El tren llegó puntual. Había media hora de parada y Diego, como todos los días, descansaba de su puesto de maquinista hablando con Teresa.
Teresa regentaba, junto con su hermana, un puestecillo donde en invierno se vendían churros, porras y buñuelos con chocolate caliente. En verano se despachaban bebidas frias y frutos secos. Al puesto acudía el personal ligado al ferrocarril: revisores, fogoneros, carteros...y el maquinista.
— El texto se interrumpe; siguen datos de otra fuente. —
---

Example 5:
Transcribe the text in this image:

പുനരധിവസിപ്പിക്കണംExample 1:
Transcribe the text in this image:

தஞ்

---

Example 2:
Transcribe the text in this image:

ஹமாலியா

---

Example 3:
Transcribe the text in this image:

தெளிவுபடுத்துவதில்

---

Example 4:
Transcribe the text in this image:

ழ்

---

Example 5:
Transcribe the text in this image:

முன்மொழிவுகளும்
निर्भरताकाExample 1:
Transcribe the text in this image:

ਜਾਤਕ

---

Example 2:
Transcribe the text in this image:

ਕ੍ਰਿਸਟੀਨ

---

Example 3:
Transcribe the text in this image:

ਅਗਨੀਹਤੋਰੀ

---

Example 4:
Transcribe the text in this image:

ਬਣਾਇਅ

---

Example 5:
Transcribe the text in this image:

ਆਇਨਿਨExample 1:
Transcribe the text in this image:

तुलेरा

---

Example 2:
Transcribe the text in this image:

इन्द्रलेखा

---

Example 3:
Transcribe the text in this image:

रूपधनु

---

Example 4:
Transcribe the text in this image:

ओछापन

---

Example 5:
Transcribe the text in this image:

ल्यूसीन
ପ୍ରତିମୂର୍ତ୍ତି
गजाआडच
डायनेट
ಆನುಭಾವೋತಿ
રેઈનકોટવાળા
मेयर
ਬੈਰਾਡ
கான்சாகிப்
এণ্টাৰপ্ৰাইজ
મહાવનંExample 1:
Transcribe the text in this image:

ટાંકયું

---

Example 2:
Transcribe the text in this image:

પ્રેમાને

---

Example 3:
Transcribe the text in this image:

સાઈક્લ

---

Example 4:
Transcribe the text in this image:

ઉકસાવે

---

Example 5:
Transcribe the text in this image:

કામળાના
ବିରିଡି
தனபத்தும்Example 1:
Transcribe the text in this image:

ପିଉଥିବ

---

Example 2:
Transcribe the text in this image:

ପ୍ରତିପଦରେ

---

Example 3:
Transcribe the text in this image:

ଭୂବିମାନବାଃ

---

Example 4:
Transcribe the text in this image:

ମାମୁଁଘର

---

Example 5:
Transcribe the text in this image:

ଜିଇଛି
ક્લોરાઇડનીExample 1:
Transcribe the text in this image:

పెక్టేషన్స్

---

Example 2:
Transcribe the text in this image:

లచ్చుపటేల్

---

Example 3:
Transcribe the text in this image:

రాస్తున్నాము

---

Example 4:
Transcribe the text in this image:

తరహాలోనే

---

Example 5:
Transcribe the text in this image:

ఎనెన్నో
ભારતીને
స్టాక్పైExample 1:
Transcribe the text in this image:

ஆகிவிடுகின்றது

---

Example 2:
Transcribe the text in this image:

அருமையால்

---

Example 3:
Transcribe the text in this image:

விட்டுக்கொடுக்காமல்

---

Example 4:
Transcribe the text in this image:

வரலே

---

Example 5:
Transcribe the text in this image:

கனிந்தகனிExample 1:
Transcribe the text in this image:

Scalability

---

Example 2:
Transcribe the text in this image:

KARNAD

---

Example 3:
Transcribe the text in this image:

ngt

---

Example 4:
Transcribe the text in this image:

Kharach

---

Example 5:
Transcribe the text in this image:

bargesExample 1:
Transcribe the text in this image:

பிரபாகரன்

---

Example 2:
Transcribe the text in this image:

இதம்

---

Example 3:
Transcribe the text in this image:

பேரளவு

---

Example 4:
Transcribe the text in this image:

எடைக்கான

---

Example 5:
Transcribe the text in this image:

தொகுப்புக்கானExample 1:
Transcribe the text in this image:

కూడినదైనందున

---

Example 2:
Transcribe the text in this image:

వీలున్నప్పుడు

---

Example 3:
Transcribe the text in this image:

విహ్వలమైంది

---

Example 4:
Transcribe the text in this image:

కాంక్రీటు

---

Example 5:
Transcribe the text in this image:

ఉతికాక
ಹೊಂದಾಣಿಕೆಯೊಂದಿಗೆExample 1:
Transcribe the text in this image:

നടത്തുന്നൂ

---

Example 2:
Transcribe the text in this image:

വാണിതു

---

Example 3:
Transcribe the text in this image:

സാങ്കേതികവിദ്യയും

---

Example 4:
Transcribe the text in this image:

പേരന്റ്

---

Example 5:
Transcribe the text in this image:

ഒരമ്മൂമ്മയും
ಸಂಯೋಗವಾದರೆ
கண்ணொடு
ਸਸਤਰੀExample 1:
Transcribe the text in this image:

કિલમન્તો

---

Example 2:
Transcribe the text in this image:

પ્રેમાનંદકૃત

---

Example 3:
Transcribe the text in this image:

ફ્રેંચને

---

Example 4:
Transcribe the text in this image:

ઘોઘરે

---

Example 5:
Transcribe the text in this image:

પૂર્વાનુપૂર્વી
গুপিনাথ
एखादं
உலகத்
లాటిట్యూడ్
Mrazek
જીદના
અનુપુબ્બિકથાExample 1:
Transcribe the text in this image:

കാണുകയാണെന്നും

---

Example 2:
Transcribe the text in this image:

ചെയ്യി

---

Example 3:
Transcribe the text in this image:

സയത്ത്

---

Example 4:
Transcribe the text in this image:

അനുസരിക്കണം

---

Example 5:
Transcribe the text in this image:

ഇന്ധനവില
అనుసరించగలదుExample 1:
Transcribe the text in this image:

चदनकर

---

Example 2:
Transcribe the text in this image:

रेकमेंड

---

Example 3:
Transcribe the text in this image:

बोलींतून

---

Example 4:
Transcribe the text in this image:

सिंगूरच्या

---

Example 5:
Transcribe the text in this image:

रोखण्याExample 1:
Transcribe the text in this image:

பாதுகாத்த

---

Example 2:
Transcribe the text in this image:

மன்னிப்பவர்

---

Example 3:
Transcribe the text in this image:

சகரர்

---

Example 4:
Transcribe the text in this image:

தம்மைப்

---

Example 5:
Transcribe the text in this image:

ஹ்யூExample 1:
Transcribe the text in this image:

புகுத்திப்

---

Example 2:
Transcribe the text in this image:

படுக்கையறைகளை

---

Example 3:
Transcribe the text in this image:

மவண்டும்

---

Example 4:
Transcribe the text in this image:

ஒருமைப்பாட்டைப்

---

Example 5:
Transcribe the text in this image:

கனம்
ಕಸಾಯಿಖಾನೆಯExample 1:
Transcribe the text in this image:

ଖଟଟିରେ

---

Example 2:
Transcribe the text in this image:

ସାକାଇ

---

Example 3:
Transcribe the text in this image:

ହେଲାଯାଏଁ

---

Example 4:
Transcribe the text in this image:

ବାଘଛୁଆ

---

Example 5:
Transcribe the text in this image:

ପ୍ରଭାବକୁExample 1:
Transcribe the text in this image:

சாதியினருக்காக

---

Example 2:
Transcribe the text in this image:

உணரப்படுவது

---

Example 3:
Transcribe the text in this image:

Ambos se querían, pero también eran muy tímidos y sobre todo él, quien no veía el momento adecuado para declararle a Teresa sus sentimientos. Lo cierto es que hablaban poco, se lo decían con los ojos. Los ojos verdes de Teresa encandilaban a Diego. Por ese amor aguantaba con estoicismo que los hijos de la hermana se subieran a la máquina y lo tocasen todo. Cuando los niños acababan la visita se iban contentos con un trozo de carbón cada uno.
Se habían conocido tres meses antes en las fiestas de un pueblo vecino y desde entonces el maquinista acudía al puesto de Teresa a diario a comprar buñuelos, a pesar de lo mal que le sentaban a su úlcera de estómago.
Pasaron tres meses más y su relación no avanzaba. Aquel invierno fue muy duro y, debido a la nieve, el tren no pudo llegar durante una semana. Pasados esos largos siete días, Diego acudió con impaciencia y un ramo de flores al puesto, decidido esta vez a abrir su corazón a la dueña de los ojos verdes. Teresa no estaba. Supo por su hermana que el cartero, más resuelto que el maquinista, le había propuesto a Teresa tener relaciones serias y que con el tiempo convertirla en su esposa. Ella había aceptado. No podía esperar más. Sus amigas le comentaban que «se le pasaba el arroz». En aquella época la frase resultaba demoledora para una mujer
Diego comprendió que su indecisión le había hecho perder un tren que jamás regresaría.